Closed gavinking closed 9 years ago
Here is a Java program that scrapes Java for the Unicode general categories of all characters, along with its output. I think we should include these ranges in the language module. Something similar here.
While we're at it, we should scrape java.lang.Character.isDefined()
to get a list of legal codepoints, in order to fix the impl of Integer.character
and let me add a Boolean codePoint
attribute to Integer
.
I can certainly port that Java program to JS. Just please, don't ever again complain about the size of the JS language module, since stuff like this will inevitably bloat it big time.
:-(
@chochos What I suggest we do here is separate out these lists of characters to a separate file (or even files) and load it (them) lazily when needed. WDYT?
That should work. Are there any other resources in the language module already, or is this going to be the first one?
Fixed by ceylon/ceylon.language@32dd5d22fa24a4cd5bc86489f9e94644f437b62a
Excellent, thanks. How big is this file? Does it get fetched eagerly or lazily?

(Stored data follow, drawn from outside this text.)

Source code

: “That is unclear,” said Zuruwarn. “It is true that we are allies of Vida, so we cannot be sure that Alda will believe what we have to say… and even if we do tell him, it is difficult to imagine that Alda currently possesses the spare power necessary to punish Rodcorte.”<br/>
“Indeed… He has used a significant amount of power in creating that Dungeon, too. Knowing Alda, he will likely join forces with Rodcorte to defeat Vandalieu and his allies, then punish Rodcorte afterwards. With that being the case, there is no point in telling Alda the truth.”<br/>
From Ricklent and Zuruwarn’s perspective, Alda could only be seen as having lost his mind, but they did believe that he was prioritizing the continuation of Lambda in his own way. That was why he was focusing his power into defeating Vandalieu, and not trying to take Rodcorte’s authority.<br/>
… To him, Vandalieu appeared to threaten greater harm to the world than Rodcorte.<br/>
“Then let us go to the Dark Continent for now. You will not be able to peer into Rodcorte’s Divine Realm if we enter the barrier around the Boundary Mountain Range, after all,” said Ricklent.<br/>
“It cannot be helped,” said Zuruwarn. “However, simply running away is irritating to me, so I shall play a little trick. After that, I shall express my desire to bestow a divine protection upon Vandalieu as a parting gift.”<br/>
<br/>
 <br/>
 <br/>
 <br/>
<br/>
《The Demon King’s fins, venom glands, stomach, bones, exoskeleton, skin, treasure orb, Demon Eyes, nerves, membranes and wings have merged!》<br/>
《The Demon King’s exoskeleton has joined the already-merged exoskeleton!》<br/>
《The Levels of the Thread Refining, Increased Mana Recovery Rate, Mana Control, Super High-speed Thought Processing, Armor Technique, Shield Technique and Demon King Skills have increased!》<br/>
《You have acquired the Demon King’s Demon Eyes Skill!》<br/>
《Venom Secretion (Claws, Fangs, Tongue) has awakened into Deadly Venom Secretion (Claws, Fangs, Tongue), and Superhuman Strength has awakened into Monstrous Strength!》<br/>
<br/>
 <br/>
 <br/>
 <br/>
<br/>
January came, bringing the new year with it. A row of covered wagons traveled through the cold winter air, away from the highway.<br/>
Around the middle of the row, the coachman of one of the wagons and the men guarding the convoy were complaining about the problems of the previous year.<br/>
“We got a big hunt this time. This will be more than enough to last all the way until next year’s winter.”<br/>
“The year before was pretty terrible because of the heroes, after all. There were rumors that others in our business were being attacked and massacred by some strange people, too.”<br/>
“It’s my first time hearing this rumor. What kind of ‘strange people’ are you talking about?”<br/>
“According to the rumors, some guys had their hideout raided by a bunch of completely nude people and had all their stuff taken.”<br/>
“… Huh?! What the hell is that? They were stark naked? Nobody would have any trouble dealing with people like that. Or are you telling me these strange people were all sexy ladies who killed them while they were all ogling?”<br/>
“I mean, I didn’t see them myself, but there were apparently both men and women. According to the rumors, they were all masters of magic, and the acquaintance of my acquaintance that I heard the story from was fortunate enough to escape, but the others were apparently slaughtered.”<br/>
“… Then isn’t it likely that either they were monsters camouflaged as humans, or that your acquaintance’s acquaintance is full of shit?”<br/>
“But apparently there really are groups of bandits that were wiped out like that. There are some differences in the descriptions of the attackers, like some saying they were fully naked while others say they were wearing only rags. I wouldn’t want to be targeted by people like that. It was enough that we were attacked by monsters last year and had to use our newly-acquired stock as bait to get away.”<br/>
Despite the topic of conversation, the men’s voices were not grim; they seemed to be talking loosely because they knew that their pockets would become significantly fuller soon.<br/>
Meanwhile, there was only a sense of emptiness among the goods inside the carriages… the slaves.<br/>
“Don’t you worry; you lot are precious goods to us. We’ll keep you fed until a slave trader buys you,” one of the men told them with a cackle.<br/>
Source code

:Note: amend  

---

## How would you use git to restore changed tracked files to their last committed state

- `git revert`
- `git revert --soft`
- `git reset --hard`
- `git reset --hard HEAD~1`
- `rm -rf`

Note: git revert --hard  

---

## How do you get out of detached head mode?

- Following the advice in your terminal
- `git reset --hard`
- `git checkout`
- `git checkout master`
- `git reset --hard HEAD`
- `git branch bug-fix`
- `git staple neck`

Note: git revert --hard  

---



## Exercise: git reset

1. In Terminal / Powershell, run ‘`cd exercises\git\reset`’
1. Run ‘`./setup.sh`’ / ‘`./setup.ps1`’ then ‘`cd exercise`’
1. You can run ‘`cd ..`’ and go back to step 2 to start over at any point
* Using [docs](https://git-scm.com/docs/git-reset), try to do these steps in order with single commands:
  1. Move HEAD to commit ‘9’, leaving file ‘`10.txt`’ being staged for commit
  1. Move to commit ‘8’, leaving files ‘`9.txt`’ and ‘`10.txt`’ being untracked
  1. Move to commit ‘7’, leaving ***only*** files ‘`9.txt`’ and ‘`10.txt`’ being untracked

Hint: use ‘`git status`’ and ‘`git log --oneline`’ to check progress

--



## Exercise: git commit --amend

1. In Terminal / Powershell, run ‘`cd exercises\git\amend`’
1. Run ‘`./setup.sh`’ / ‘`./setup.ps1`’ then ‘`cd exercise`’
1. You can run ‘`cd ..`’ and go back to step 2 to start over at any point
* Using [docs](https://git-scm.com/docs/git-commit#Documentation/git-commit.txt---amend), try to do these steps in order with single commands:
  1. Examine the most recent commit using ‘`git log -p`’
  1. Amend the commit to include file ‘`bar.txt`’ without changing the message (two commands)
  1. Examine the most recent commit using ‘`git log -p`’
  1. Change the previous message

46.7KB and I don't think source files can get lazily loaded. Maybe the info could be stored in a resource files like we do for ceylon.locale
?
yeah it's a source file. The only way to lazily load this is as a separate module (basically include the original module in commonJS format).
I suppose a resource file could work, but I've no idea how to transform this into plain text and I really don't want to use eval
.
Couldn't we make it JSON and use JSON.parse()
?
Wow, the implementation of
Character.letter
for JS is totally utterly broken. We need to fix it urgently.